ДАННЫЙ ФРАГМЕНТ =>
В этом смысле от позиции Г.И. Стрельченко разительным образом отличается позиция Т.И. Ойзермана. Хотя он также не проводит четкого различия между первой, второй и третьей историями философии, но совершенно четко определяет предметную область своего поиска: он постоянно ищет закономерности историко-философского процесса, что выражено как в заглавии книги, так и упоминавшейся главы из нее. Своему анализу Ойзерман подвергает, в сущности, две специфические черты историко-философского процесса, рассматривая его при этом как «специальную теорию развития»2. Эти две черты суть I) дифференциация, дивергенция и поляризация философских учений и 2) преемственность и прогресс в их развитии. Соответствующие названия носят и параграфы этой главы, посвященные анализу этих черт.

Оценивая концепцию Ойзермана, хотелось бы выразить сомнение по поводу адекватности вынесенного им в заголовок главы термина «черты» в силу его неопределенности и известного несовпадения с тем, что, в сущности, имеет в данном случае в виду автор, а именно —
с проблемой закономерности историко-философского процесса. Сам же Ойзерман в этой главе говорит о необходимости «вскрыть закономерности, специфическим образом характеризующие философское развитие», называя в дальнейшем преемственность «закономерностью историко-философского процесса», и в общем пишет о поиске «закономерностей» как о задаче «теоретического исследования» всякого «исторического процесса»3. Поэтому думается, что именно о закономерностях, а не о чертах и следовало бы говорить в этой связи и что в названии этой центральной главы всей книги должен был быть употреблен именно этот термин.

Хотелось бы выразить сожаление по поводу бедности номенклатуры закономерностей, которые попали в поле зрения автора: в частности, он не включил в нее как самостоятельные и равноправные по своей значимости по отношению к тем, которые были им все же названы, закономерности детерминированности и единства, хотя, в соответствии с логикой изложения, автор все время сталкивался с первой из них и даже вскользь говорил о ней4.

Если, продолжая ту же тему, говорить о работах, в которых закономерности историко-философского процесса были подвергнуты лишь несистематизированной обработке, то мы могли бы назвать бесчисленное количество авторов, в той или иной связи затрагивавших этот вопрос, в том числе, например, кандидатскую диссертацию А. Иванова «Развитие Лениным марксистского учения о закономерностях истории философии» (М., 1963). В ней, как и вообще в работах подобного рода, речь шла о таких действительно существовавших закономерностях, как дивергентность (борьба материализма и идеализма), детерминированность (социально-историческая и традиция) и др.

ИСХОДНЫЕ ДАННЫЕ =>
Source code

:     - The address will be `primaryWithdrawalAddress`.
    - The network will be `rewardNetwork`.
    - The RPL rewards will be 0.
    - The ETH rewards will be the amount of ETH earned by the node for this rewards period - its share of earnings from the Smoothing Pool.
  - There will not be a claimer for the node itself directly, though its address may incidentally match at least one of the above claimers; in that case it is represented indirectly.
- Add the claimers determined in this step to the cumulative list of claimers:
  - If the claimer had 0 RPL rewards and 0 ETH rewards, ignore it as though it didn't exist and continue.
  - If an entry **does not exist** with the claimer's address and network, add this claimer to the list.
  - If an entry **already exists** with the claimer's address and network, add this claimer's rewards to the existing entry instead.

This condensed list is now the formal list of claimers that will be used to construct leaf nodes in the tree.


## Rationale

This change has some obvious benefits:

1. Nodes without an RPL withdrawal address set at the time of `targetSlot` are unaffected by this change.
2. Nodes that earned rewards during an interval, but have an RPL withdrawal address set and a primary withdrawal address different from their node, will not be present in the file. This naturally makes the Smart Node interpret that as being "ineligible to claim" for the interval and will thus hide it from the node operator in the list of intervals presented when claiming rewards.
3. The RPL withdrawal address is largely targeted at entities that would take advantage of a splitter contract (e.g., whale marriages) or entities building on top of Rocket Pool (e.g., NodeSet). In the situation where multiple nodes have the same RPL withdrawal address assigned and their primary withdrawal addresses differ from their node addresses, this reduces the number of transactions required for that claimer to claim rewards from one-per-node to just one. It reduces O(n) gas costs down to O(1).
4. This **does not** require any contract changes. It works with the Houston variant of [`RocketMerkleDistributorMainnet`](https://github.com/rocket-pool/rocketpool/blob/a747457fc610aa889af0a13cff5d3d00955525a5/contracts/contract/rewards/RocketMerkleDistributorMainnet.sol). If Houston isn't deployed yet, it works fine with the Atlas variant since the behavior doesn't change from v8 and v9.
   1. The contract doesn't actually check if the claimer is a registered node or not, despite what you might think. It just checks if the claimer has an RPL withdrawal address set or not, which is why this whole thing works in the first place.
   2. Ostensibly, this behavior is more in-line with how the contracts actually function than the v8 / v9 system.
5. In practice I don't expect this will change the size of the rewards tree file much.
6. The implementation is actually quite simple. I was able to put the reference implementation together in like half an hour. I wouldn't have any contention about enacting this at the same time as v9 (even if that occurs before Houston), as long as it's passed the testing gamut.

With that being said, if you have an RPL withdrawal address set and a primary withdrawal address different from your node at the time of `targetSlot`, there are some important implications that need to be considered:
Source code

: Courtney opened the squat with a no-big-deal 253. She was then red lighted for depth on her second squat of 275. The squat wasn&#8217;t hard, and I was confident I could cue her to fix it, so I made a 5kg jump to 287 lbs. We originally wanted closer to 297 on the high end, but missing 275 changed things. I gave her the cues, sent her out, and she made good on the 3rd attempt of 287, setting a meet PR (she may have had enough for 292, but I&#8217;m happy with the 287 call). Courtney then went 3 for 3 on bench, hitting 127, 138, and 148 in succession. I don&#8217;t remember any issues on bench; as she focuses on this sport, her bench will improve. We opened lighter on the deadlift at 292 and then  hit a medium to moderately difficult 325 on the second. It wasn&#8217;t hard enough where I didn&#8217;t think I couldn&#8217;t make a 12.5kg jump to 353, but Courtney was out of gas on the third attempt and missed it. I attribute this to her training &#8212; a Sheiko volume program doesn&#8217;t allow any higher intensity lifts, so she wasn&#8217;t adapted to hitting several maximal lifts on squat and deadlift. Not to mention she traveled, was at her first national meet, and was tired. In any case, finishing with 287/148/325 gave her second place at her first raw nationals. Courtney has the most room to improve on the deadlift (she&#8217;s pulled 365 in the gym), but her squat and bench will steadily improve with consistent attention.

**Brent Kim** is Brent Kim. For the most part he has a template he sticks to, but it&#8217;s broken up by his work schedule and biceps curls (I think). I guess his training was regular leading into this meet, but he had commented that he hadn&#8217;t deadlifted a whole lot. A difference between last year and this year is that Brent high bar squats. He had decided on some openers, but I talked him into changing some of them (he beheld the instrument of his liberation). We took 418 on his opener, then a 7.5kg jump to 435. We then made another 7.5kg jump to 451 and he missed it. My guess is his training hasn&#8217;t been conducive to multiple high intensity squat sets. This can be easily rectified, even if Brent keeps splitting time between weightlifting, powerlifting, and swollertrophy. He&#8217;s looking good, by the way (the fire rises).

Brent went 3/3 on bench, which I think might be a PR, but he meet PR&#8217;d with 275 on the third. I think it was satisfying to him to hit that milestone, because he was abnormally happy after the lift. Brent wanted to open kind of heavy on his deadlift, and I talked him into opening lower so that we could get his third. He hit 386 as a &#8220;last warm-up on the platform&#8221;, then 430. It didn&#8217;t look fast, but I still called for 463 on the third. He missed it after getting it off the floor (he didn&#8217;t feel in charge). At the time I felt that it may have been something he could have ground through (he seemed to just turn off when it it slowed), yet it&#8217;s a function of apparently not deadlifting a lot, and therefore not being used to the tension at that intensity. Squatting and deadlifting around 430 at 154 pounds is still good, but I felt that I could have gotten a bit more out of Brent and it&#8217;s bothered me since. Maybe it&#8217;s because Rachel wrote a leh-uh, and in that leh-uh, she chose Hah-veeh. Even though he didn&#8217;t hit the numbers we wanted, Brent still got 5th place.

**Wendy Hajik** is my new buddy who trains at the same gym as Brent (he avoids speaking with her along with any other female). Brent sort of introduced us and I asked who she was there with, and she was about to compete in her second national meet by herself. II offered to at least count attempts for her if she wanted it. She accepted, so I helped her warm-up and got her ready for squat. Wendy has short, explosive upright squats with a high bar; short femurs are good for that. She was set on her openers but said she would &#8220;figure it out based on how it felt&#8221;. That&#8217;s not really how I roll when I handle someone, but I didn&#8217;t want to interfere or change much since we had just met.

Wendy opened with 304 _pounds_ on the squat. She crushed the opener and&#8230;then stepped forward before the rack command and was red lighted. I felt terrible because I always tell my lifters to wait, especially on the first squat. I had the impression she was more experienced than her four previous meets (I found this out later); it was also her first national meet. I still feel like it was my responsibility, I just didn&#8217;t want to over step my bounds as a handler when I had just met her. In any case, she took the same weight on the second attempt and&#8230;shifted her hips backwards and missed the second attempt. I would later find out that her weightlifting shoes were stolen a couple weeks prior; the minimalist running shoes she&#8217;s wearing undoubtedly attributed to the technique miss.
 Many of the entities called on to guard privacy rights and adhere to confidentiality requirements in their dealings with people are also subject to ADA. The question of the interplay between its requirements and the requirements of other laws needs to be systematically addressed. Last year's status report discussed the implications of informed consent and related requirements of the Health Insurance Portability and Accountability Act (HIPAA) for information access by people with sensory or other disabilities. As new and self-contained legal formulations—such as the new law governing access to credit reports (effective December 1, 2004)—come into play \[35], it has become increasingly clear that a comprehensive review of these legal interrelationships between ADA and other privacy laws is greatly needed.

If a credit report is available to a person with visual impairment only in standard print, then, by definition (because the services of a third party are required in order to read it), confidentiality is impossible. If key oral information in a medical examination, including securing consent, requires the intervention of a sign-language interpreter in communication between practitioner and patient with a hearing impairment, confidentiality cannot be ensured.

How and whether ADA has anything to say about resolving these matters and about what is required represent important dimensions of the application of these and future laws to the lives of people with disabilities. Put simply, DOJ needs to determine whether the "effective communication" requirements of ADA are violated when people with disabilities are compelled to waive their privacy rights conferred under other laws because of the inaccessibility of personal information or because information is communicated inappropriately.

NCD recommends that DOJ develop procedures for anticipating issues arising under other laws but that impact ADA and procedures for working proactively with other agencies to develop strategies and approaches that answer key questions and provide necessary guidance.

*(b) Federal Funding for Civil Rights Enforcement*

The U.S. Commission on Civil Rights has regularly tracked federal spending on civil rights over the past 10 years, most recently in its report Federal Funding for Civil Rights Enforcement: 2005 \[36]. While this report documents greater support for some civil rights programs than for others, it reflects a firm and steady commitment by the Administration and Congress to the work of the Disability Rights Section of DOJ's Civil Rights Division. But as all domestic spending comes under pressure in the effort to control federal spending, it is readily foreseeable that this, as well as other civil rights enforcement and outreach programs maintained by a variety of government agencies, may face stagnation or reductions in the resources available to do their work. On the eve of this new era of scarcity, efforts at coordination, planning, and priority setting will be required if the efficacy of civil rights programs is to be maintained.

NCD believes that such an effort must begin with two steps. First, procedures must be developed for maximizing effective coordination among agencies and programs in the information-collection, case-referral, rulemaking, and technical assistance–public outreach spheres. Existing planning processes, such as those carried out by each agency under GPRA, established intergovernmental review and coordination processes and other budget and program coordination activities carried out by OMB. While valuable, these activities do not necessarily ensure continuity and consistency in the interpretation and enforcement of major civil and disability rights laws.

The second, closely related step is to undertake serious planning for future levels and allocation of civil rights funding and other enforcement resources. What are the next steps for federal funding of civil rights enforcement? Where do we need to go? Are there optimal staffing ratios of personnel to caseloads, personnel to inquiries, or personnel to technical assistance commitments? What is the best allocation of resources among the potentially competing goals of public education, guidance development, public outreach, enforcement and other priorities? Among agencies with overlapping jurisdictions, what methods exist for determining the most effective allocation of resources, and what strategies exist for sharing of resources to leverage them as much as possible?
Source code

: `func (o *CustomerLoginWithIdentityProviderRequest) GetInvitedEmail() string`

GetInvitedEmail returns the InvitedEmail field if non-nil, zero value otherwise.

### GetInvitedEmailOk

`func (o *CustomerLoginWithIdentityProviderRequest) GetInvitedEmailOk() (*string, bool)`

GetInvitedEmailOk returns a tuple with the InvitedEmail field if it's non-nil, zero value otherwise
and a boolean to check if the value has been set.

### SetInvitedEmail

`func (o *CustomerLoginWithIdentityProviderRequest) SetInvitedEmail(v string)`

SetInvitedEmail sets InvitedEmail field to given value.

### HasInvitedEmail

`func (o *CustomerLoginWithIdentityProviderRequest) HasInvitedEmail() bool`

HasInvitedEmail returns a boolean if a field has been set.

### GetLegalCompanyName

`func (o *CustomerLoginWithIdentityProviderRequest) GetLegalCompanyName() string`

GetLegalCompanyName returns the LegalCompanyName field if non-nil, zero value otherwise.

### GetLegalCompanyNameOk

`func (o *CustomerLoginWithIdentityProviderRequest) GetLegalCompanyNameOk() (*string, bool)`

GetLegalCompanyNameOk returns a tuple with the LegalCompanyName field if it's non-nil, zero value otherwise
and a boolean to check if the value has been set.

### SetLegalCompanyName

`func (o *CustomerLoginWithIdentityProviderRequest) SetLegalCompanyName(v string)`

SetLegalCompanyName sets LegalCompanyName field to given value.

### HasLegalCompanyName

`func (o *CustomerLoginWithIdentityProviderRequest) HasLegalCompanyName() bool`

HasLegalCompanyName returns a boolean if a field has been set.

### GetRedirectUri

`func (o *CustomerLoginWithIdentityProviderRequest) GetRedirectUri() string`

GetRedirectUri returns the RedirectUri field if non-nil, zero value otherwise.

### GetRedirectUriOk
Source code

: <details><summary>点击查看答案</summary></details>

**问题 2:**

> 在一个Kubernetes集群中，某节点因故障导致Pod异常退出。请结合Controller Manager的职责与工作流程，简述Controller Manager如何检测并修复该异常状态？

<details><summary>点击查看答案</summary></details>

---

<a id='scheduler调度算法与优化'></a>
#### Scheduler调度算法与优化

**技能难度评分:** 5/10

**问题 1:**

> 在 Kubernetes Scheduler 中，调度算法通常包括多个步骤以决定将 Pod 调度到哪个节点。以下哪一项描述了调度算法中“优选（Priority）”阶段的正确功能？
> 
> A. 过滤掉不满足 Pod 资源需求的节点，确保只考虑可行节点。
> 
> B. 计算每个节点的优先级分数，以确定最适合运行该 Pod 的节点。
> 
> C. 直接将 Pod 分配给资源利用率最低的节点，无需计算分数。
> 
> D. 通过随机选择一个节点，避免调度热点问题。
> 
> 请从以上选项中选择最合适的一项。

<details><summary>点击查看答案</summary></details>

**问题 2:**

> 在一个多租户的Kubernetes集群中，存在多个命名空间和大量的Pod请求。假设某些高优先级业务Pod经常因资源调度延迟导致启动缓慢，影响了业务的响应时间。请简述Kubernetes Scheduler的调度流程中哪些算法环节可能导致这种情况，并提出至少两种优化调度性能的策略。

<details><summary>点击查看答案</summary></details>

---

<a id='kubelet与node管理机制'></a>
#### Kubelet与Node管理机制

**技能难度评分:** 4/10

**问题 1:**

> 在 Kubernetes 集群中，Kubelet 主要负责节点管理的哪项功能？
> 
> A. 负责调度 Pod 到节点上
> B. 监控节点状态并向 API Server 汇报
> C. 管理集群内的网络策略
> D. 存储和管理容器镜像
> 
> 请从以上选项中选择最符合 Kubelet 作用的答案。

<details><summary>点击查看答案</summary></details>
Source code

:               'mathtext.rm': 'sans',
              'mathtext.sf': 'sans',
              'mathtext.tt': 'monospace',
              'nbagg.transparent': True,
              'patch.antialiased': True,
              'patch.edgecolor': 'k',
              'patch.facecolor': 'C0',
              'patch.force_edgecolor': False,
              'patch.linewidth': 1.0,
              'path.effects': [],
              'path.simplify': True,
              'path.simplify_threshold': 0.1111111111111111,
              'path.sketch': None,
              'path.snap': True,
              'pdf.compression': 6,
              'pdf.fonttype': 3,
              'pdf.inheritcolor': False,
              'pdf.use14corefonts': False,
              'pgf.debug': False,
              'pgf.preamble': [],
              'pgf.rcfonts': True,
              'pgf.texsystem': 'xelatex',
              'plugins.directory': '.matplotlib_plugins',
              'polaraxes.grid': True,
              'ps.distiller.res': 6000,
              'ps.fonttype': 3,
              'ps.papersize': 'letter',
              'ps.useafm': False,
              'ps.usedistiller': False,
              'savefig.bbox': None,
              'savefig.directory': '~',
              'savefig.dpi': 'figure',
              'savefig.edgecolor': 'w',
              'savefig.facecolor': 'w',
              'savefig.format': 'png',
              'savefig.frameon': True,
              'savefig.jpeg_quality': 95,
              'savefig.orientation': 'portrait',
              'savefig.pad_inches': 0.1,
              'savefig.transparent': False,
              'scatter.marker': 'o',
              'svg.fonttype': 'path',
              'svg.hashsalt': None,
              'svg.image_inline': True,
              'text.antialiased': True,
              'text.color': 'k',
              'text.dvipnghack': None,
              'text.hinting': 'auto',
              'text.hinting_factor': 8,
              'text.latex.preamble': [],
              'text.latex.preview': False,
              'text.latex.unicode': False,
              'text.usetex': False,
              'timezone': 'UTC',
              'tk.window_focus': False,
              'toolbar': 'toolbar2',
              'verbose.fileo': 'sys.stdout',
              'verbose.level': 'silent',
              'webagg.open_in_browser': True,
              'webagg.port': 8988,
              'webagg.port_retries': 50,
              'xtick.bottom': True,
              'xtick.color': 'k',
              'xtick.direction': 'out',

ОТВЕТЬТЕ НА ВОПРОСЫ =>
1/ Согласуются ли с фрагментом о закономерностях историко-философского процесса следующие утверждения: (a) Ойзерман четко различает первую, вторую и третью истории философии; (b) автор выражает сомнение в адекватности термина «черты» в заголовке главы Ойзермана; (c) Ойзерман включил закономерность единства в свою номенклатуру как самостоятельную? Для каждого ответьте «да» или «нет» и приведите решающие слова фрагмента в виде точной цитаты.
2/ Перепишите часть фрагмента: всё, начиная со слов «Оценивая концепцию Ойзермана, хотелось» и вплоть до слов «именно этот термин.». При этом замените «историко-философского процесса» на «развития философии».
Для работы с фрагментом строки не нужны.

ОТВЕТЫ ПО НОМЕРАМ =>
1/
(a) Нет: «Хотя он также не проводит четкого различия между первой, второй и третьей историями философии».
(b) Да: «хотелось бы выразить сомнение по поводу адекватности вынесенного им в заголовок главы термина «черты»».
(c) Нет: «он не включил в нее как самостоятельные и равноправные по своей значимости по отношению к тем, которые были им все же названы, закономерности детерминированности и единства».

2/
Оценивая концепцию Ойзермана, хотелось бы выразить сомнение по поводу адекватности вынесенного им в заголовок главы термина «черты» в силу его неопределенности и известного несовпадения с тем, что, в сущности, имеет в данном случае в виду автор, а именно —
с проблемой закономерности развития философии. Сам же Ойзерман в этой главе говорит о необходимости «вскрыть закономерности, специфическим образом характеризующие философское развитие», называя в дальнейшем преемственность «закономерностью развития философии», и в общем пишет о поиске «закономерностей» как о задаче «теоретического исследования» всякого «исторического процесса»3. Поэтому думается, что именно о закономерностях, а не о чертах и следовало бы говорить в этой связи и что в названии этой центральной главы всей книги должен был быть употреблен именно этот термин.